The 1910s Business and the Economy: Headline Makers
The 1910s Business and the Economy: Headline MakersBernard M. Baruch
Howard E. Coffin
William "Billy" C. Durant
Frank B. Gilbreth
Edward Alsworth Ross
Bernard M. Baruch (1870–1965) Bernard M. Baruch began his financial career as a Wall Street stock market speculator whose risky investments proved very profitable. Always a student of business methods, in later years he often gave advice about global trade issues to U.S. presidents. In 1918, Woodrow Wilson named him chairman of the War Industries Board, and he advised Franklin Roosevelt during World War II (1939–45). During the administration of Harry Truman, Baruch was the American delegate to the United Nations Atomic Energy Commission where he proposed the "Baruch Plan" for regulating atomic energy worldwide.
Howard E. Coffin (1873–1937) Howard E. Coffin was the most prominent member of an elite group of American engineers who advocated industrial readiness for the country's entrance into World War I. His work for the U.S. government's Naval Consulting Board in 1915 laid the foundations for the later activities of the War Industries Board, which mobilized American industries to produce the supplies needed for war. Coffin emphasized the importance of standardization in the manufacturing industry, the creation of an inventory of natural resources, and the coordinated efforts of labor and business with the government.
William "Billy" C. Durant (1861–1947) William "Billy" C. Durant was a dreamer and empire builder whose focus was on the automobile industry.
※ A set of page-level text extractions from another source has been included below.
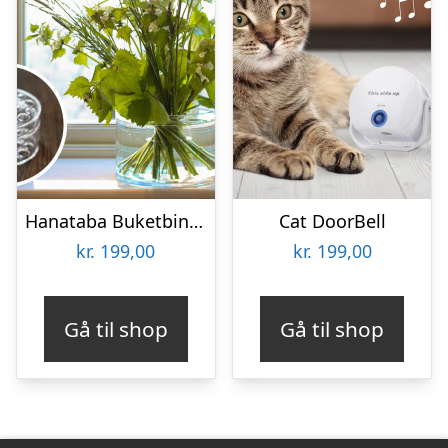
Hanataba Buketbinder
Cat DoorBell
kr.
199,00
kr.
199,00
Gå til shop
Gå til shop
On September 16, 1908, Durant incorporated an entity that he called General Motors with only two thousand dollars in capital. He acquired the Buick, Oldsmobile, Cadillac, and Oakland (later Pontiac) companies under the new corporate name. During the 1910s, he bought five more automobile companies, including Chevrolet, for which he personally oversaw the design and building of the early models. He was fired from General Motors in 1920 and had to declare bankruptcy in 1936.
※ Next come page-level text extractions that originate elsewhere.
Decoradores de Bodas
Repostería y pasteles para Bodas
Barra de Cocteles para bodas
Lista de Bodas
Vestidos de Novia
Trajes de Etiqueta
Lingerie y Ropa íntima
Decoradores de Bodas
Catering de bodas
Frank B. Gilbreth (1868–1924) Engineer Frank B. Gilbreth and his wife Lillian Moller Gilbreth, also an engineer, pioneered concepts of measuring the efficiency of factory work that Lillian termed "The Quest for the One Best Way." Through time and motion studies, using a motion picture camera, the Gilbreths eliminated wasted movements from factory work. Frank began as a disciple of Philadelphia engineer Frederick W. Taylor (1856–1915), whose concept of "Taylorism" restructured the factory by measuring and extracting the maximum output for each worker. The Gilbreths later developed their own systems. Their studies of fatigue's impact on the mind and their motion study of sixteen hand movements called "Therbligs" contributed to the couple's larger concept of living all aspects of life in an efficient manner.
Samuel Gompers (1850–1924) London-born Samuel Gompers was the most influential labor leader in American history before the epic strikes of the 1930s. As president of the American Federation of Labor (AFL) from 1886 to 1924, he opposed militant political unionism and during the 1910s took a moderate course in developing relations between labor and the government. By doing so, Gompers helped trade unions gain the respect of the federal government and the general public. During his four-decade tenure, he became increasingly exclusive in his ideas about union membership, shunning immigrants, women, socialists, and unskilled laborers in favor of skilled male workers.
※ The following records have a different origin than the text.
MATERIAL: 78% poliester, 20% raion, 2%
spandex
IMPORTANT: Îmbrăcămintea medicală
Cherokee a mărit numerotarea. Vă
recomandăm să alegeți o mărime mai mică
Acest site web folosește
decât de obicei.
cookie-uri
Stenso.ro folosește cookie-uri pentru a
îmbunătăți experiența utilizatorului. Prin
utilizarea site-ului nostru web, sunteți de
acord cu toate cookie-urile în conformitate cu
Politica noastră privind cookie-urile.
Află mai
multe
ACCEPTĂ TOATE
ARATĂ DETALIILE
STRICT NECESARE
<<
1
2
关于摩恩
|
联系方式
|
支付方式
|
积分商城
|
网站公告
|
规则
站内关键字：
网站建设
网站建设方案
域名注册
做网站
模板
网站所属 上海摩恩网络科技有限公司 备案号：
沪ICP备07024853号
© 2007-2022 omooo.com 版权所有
John Mitchell (1870–1919) John Mitchell was a forceful labor leader who worked to improve the working conditions of miners in the United States. A miner himself from the age of twelve, Mitchell understood the needs of this workforce and, as a labor leader, he won the miners higher wages, shorter workdays, and the right to form grievance committees. As president of the United Mine Workers of America (1899–1908) and vice president of the American Federation of Labor (1899–1914), Mitchell leaned towards conservatism and advocated cooperative relations between labor and big business, a stance that angered some labor factions.
Edward Alsworth Ross (1866–1951) Standing six feet, six inches in height, Edward Alsworth Ross was an impressive speaker on behalf of the Progressive movement, whose supporters worked to create economic, political, and social reform in the United States through increased government regulation. Author of Sin and Society (1907), an influential treatise on Progressivism, Ross taught at the University of Wisconsin, Madison, from 1906 to 1937. He lectured across the country, criticizing the modern industrial system and expressing sympathy for the social conditions under which factory workers lived. A pioneer in economics, sociology, and social reform, Ross believed that democracy should elevate the average person above inherited social status.